Che la semplificazione normativa sia una delle "vitamine della crescita" siamo d'accordo tutti, anche se detto da lui sarebbe motivo di facili battute. Ma dire basta al certificato antimafia sembra...

Che la semplificazione normativa sia una delle “vitamine della crescita” siamo d’accordo tutti, anche se detto da lui sarebbe motivo di facili battute. Ma dire basta al certificato antimafia sembra più un regalo alla criminalità organizzata che un vero incentivo alla crescita. Siamo tutti stanchi di fare le file agli sportelli e di passare le giornate da un ente all’altro; su questo non si discute.

Certo è che il certificato in questione non è un eccellente deterrente contro le inflitrazioni mafiose, ma è pur sempre uno strumento che consente di denunciare chi ha avuto tentativi di infiltrazioni mafiose in passato.
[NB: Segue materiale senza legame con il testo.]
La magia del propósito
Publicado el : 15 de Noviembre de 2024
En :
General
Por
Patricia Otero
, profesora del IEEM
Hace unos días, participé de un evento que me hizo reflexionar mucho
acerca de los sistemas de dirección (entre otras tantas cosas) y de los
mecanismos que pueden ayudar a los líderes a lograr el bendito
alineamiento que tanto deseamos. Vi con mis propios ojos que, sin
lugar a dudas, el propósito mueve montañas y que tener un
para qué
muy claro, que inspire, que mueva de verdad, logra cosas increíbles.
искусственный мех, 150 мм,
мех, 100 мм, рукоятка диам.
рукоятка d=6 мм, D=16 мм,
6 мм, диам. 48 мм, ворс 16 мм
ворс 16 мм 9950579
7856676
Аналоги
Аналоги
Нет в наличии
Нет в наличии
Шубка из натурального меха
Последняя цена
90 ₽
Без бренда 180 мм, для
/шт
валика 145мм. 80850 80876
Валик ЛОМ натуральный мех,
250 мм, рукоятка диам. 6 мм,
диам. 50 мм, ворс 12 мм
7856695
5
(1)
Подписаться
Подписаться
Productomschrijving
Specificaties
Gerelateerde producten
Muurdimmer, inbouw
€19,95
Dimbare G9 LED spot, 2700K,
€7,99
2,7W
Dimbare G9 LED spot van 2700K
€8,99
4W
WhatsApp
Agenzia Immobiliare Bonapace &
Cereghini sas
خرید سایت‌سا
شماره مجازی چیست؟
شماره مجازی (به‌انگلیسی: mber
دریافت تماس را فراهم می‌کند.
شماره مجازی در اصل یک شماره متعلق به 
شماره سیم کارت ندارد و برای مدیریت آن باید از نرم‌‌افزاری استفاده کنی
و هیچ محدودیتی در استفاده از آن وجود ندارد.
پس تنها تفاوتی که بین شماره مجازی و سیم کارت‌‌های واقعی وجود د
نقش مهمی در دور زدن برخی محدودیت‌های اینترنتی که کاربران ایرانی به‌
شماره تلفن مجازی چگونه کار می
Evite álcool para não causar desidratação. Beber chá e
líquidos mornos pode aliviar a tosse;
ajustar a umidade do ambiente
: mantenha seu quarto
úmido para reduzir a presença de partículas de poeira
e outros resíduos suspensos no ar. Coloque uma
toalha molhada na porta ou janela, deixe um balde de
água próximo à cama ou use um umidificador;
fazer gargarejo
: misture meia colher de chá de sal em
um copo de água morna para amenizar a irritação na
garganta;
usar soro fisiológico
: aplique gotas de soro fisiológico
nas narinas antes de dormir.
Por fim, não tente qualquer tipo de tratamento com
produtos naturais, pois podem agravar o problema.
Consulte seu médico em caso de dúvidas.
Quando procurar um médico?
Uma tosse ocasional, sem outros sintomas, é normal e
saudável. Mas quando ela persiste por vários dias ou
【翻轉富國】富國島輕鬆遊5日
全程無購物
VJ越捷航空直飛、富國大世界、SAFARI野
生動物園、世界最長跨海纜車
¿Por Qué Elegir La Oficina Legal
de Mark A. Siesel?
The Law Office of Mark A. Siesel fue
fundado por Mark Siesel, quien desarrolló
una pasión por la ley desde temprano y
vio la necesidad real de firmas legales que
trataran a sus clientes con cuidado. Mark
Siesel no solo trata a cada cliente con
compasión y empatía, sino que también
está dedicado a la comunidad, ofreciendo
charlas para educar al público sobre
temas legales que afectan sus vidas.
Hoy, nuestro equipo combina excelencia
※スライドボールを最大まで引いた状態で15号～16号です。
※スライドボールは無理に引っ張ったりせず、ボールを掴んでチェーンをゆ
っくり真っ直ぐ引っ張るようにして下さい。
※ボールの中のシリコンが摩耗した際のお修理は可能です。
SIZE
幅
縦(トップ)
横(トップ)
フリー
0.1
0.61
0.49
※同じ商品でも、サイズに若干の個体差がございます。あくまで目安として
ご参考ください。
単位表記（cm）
Si dirà che non sarà un banale documento a fermare l’azione illegale dei mafiosi, che hanno sempre più vita facile a guadagnare appalti tramite prestanome, ma non sarà grazie all’eliminazione di questo certificato che la situazione migliorerà.

Sempre in attesa di vedere realizzate le promesse del ministro Brunetta nel suo settore, ovvero la diminuizione dei costi della Pubblica Amministrazione(stimata intorno ai 20 miliardi-ipse dixit- 3 anni fà) ed una maggiore innovazione grazie alla digitalizzazione degli atti amministrativi, mi trovo in accordo con un’altra misura paventata, ovvero la soppressione del Durc(certificato unico di regolarità contributiva per le imprese).

Facciamo si che le aziende che fanno credito ai diversi enti, non debbano attendere troppo tempo per il pagamento della fornitura di beni e servizi; in alcune circostanze, questi ritardi si protaggono per anni e spesso queste aziende sono a rischio fallimento proprio per queste inadempienze. Diminuiamo questi tempi d’attesa e fare impresa sarà un tantino più semplice.